Relatively Coherent Sets as a Hierarchical Partition Method

TL;DR

This paper introduces a hierarchical method for identifying relatively coherent sets in dynamical systems, extending existing finite-time coherence concepts to better analyze complex, nonautonomous flows with practical applications and computational considerations.

Contribution

It generalizes finite-time coherent sets to a hierarchical framework based on relative measures, enabling multi-scale analysis of complex dynamical systems.

Findings

Demonstrated the method on nonautonomous double gyre and standard map.

Applied the approach to empirical data from the 2010 Mexico Gulf oil spill.

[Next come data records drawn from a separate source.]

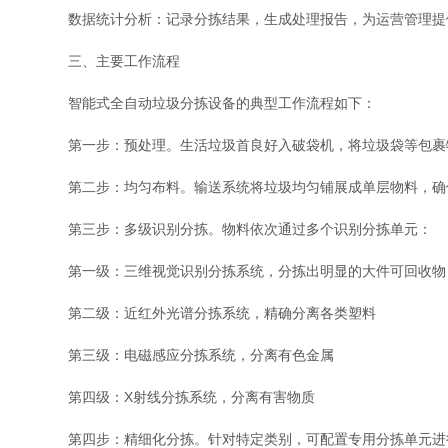
数据统计分析：记录分拣结果，生成处理报告，为运营管理提
三、主要工作流程
智能式全自动垃圾分拣设备的典型工作流程如下：
第一步：预处理。生活垃圾首良好入破袋机，将垃圾袋等包裹物
第二步：均匀布料。输送系统将垃圾均匀铺展成单层物料，确保
第三步：多级识别分拣。物料依次通过多个识别分拣单元：
第一级：三维视觉识别分拣系统，分拣出明显的大件可回收物
第二级：近红外光谱分拣系统，精确分离各类塑料
第三级：电磁感应分拣系统，分离有色金属
第四级：X射线分拣系统，分离有害物质
第四步：精细化分拣。针对特定类别，可配置专用分拣单元进行更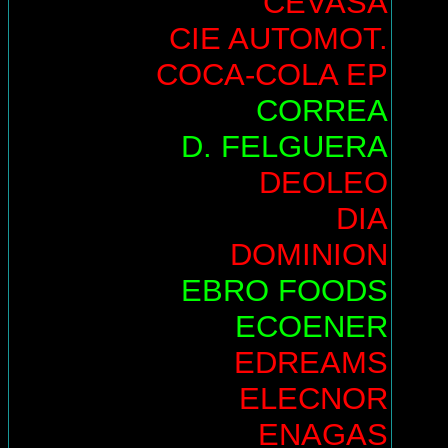
CEVASA
CIE AUTOMOT.
COCA-COLA EP
CORREA
D. FELGUERA
DEOLEO
DIA
DOMINION
EBRO FOODS
ECOENER
EDREAMS
ELECNOR
ENAGAS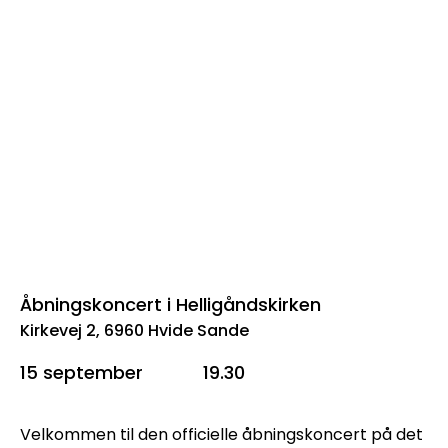
Åbningskoncert i Helligåndskirken
Kirkevej 2, 6960 Hvide Sande
15 september
19.30
Velkommen til den officielle åbningskoncert på det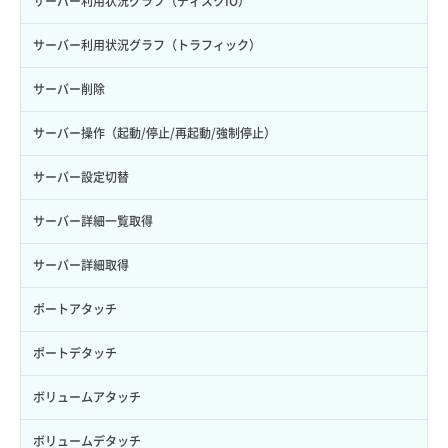
サーバー利用状況グラフ（ディスクIO）
サーバー利用状況グラフ（トラフィック）
サーバー削除
サーバー操作（起動/停止/再起動/強制停止）
サーバー設定切替
サーバー詳細一覧取得
サーバー詳細取得
ポートアタッチ
ポートデタッチ
ボリュームアタッチ
ボリュームデタッチ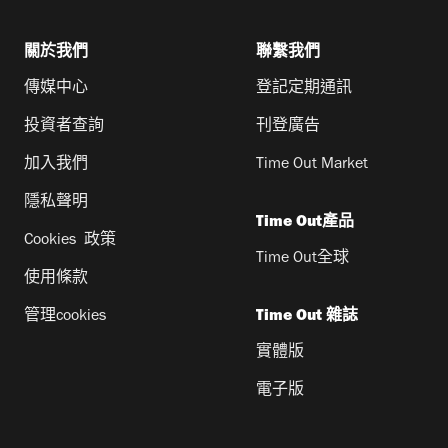
關於我們
聯繫我們
傳媒中心
登記定期通訊
投資者查詢
刊登廣告
加入我們
Time Out Market
隱私聲明
Time Out產品
Cookies 政策
Time Out全球
使用條款
管理cookies
Time Out 雜誌
實體版
電子版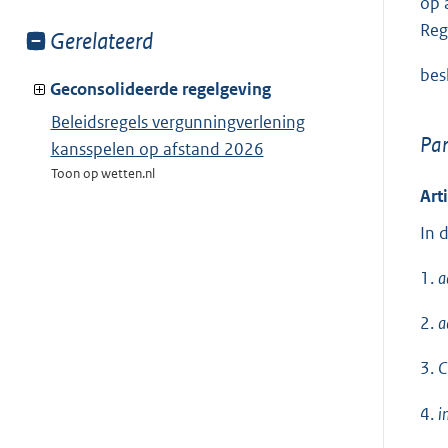
op 
Reg
Toon
Gerelateerd
meer
bes
van:
Geconsolideerde regelgeving
Beleidsregels vergunningverlening
Par
kansspelen op afstand 2026
Toon op wetten.nl
Art
In 
1.
a
2.
a
3.
C
4.
i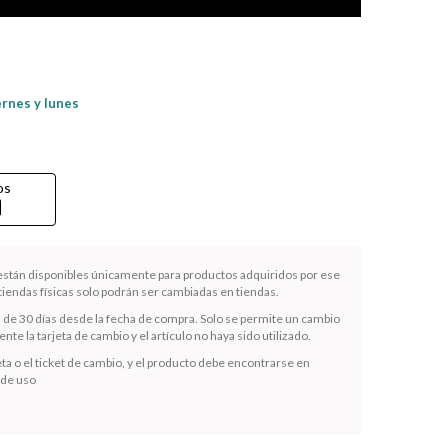
ernes y lunes
os
rd
 están disponibles únicamente para productos adquiridos por ese
iendas físicas solo podrán ser cambiadas en tiendas.
s de 30 días desde la fecha de compra. Solo se permite un cambio
te la tarjeta de cambio y el artículo no haya sido utilizado.
ta o el ticket de cambio, y el producto debe encontrarse en
 de uso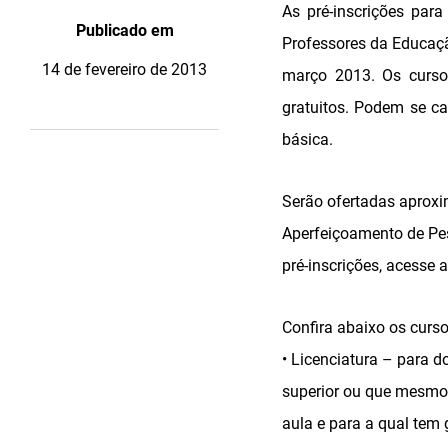
As pré-inscrições par
Publicado em
Professores da Educaçã
14 de fevereiro de 2013
março 2013. Os cursos
gratuitos. Podem se c
básica.
Serão ofertadas aproxi
Aperfeiçoamento de Pes
pré-inscrições, acesse 
Confira abaixo os curso
• Licenciatura – para 
superior ou que mesmo 
aula e para a qual tem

Analyzed the computational complexity of the matrix estimation process.

Abstract

Finite time coherent sets [8] have recently been defined by a measure based objective function describing the degree that sets hold together, along with a Frobenius-Perron transfer operator method to produce optimally coherent sets. Here we present an extension to generalize the concept to hierarchially defined relatively coherent sets based on adjusting the finite time coherent sets to use relative mesure restricted to sets which are developed iteratively and hierarchically in a tree of partitions. Several examples help clarify the meaning and expectation of the techniques, as they are the nonautonomous double gyre, the standard map, an idealized stratospheric flow, and empirical data from the Mexico Gulf during the 2010 oil spill. Also for sake of analysis of computational complexity, we include an appendic concerning the computational complexity of developing the Ulam-Galerkin matrix extimates of the Frobenius-Perron operator centrally used here.